Device Performs Balancing Act

Medical Device & Diagnostic Industry MagazineMDDI Article Index

Maria Fontanazza

October 1, 2005

3 Min Read
Device Performs Balancing Act

Medical Device & Diagnostic Industry Magazine
MDDI Article Index

Originally Published MDDI October 2005

R&D Digest

By Maria Fontanazza

Researchers have created an auditory feedback device that can help fix balance disorders. It can be used for balance rehabilitation and athletic training. Oregon Health and Science University's Neurological Sciences Institute (Beaverton, OR) collaborated with the University of Bologna (Italy) on the work.

The device is customized for each user. The subject wears a set of headphones, which are connected to a linear accelerometer that hooks onto the person's belt. Different tones and volumes tell the subject how far he or she is moving away, in all directions, from the initial position. This allows a person to correct balance before falling.

“The earphones balance for left and right sway,” says Fay Horak, senior scientist at the Neurological Sciences Institute. “We use frequency for detecting forward and backward sway.” Horak is also a professor of neurology, physiology, and biomedical engineering at Oregon Health and Science University.

Specifically, a high-pitch tone gets higher and then louder the farther the person sways forward. Likewise, a low-pitch tone drops and becomes louder as the person leans farther back. Sound is increased in the left ear when the person is leaning to the left and increased in the right ear when the lean is to the right.

Right now the subject must be attached to a laptop. The team hopes to make the system smaller and completely wireless. “We'd like to be able to portably record the person's body sway so we can download the information on the computer independently,” says Horak.

Upon miniaturizing the device, they will need a digital card or chip that collects data for the subject to wear. The software also must be made user-friendly, and it needs to be sealed.

“[The information] must be downloadable so the therapist or physician can get information about the person's performance,” says Horak. “Then we need some software to analyze the data and interpret them for the clinician.”

- **ENTRIES SUPPLIED**:
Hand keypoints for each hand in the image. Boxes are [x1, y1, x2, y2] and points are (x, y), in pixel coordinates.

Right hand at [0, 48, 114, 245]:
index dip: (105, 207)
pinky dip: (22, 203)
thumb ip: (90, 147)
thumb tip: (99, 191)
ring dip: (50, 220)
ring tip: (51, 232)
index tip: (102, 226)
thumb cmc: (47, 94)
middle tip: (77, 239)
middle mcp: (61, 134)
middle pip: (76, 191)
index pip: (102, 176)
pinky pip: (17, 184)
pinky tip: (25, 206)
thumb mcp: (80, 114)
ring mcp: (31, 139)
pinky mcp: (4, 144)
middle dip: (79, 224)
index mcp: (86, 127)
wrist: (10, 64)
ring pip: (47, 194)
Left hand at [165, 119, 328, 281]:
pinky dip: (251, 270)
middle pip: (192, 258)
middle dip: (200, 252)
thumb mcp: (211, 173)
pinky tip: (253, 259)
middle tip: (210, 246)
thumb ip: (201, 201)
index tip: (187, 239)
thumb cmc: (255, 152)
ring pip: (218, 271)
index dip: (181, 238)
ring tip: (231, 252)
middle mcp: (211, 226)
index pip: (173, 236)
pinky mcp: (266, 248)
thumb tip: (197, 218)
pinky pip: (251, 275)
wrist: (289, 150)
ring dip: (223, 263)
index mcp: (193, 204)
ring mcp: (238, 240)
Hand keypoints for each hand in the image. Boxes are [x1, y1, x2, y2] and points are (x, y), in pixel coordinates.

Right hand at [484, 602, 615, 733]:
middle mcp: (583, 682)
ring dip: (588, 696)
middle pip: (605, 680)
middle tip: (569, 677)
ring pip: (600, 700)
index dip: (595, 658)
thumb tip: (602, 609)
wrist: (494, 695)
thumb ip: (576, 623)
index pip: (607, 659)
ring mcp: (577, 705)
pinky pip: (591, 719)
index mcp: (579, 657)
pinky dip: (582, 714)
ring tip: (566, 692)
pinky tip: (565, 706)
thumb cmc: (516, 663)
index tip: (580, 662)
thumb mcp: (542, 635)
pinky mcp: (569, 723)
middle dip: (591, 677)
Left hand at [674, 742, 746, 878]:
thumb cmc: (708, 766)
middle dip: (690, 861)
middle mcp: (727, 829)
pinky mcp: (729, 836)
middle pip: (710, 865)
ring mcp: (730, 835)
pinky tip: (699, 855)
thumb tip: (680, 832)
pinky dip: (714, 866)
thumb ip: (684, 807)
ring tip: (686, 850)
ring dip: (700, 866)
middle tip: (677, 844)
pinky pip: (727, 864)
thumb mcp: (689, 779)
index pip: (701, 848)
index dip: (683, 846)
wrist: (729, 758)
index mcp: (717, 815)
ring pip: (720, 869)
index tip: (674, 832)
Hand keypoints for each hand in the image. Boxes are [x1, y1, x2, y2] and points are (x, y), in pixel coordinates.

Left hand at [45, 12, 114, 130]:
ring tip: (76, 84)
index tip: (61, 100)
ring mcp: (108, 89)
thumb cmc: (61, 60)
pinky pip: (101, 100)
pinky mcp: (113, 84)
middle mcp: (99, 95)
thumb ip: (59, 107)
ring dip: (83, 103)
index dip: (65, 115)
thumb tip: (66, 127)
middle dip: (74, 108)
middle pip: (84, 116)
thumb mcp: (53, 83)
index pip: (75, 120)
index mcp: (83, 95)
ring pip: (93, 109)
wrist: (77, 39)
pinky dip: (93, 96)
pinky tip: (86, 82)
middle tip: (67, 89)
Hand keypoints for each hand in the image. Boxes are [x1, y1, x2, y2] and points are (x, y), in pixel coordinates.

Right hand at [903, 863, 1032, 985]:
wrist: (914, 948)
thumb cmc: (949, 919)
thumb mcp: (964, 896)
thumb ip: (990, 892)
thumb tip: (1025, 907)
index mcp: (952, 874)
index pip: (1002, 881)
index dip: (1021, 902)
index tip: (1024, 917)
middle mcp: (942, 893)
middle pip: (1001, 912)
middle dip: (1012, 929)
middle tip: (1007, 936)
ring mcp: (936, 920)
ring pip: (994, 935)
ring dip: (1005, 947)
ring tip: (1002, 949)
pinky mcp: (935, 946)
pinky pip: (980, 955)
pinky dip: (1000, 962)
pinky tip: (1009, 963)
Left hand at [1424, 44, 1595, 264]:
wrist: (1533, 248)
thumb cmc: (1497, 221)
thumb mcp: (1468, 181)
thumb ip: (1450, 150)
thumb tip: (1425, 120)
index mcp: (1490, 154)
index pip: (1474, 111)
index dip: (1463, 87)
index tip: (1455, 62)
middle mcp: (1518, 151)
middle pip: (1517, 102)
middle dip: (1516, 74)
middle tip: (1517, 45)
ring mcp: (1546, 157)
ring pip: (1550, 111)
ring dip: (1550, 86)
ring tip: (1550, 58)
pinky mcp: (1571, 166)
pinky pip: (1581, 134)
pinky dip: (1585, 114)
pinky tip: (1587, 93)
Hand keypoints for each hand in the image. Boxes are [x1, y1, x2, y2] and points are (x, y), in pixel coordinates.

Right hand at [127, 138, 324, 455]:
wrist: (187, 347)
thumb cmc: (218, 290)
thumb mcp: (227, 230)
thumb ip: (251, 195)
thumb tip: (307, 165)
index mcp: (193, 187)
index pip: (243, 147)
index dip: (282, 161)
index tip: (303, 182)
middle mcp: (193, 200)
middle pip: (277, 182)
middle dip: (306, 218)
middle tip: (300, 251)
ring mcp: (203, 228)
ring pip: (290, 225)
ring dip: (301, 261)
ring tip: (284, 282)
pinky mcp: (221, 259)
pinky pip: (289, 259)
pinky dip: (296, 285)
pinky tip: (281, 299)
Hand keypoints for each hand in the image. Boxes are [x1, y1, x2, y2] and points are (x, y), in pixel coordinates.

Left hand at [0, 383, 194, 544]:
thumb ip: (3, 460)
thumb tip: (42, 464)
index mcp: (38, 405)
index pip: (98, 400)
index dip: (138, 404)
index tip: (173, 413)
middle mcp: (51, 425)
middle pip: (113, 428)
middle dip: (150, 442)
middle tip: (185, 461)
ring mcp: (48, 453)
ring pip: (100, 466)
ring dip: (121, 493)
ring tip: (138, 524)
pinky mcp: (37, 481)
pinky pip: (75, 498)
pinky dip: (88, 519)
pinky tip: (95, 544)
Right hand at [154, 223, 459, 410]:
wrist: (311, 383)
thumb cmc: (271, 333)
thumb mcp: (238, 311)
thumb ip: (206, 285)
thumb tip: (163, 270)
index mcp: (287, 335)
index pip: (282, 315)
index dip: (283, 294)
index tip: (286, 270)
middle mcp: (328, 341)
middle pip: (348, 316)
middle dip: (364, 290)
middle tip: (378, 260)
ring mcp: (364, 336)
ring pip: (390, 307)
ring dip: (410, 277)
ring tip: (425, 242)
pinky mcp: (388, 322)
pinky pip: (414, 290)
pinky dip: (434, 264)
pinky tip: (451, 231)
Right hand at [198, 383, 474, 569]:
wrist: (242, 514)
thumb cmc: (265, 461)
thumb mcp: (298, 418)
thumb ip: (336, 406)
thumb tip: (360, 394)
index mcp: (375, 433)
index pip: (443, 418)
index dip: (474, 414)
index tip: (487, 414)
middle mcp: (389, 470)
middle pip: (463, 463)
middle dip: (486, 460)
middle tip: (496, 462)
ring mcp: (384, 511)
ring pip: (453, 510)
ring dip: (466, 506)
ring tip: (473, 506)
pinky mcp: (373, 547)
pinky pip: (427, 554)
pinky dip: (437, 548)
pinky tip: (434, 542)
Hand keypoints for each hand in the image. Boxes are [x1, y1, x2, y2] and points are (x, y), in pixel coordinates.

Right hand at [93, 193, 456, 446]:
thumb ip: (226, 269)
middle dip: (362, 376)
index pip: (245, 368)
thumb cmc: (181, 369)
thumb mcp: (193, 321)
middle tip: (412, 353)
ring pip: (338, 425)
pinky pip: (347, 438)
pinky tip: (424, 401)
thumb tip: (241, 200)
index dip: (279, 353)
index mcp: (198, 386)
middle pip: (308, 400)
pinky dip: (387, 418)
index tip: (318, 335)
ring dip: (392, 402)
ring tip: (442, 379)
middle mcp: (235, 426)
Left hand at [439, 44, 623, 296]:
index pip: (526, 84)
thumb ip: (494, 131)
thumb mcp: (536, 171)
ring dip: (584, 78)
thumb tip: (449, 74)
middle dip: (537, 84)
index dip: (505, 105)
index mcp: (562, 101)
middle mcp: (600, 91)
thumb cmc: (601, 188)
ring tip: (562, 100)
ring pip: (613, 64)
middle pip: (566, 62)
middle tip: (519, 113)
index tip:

- **WORK ORDER A**: From the balance device article, reproduce the passage from "Specifically, a high-pitch" up to and including "to be sealed.", word for word.
- **WORK ORDER B**: In the balance device article, where does the linear accelerometer attach on the person wearing it?
Rely only on the balance device article, not on the items.

- **RESPONSE BOX A**:
Specifically, a high-pitch tone gets higher and then louder the farther the person sways forward. Likewise, a low-pitch tone drops and becomes louder as the person leans farther back. Sound is increased in the left ear when the person is leaning to the left and increased in the right ear when the lean is to the right.

Right now the subject must be attached to a laptop. The team hopes to make the system smaller and completely wireless. “We'd like to be able to portably record the person's body sway so we can download the information on the computer independently,” says Horak.

Upon miniaturizing the device, they will need a digital card or chip that collects data for the subject to wear. The software also must be made user-friendly, and it needs to be sealed.

- **RESPONSE BOX B**: It hooks onto the person's belt.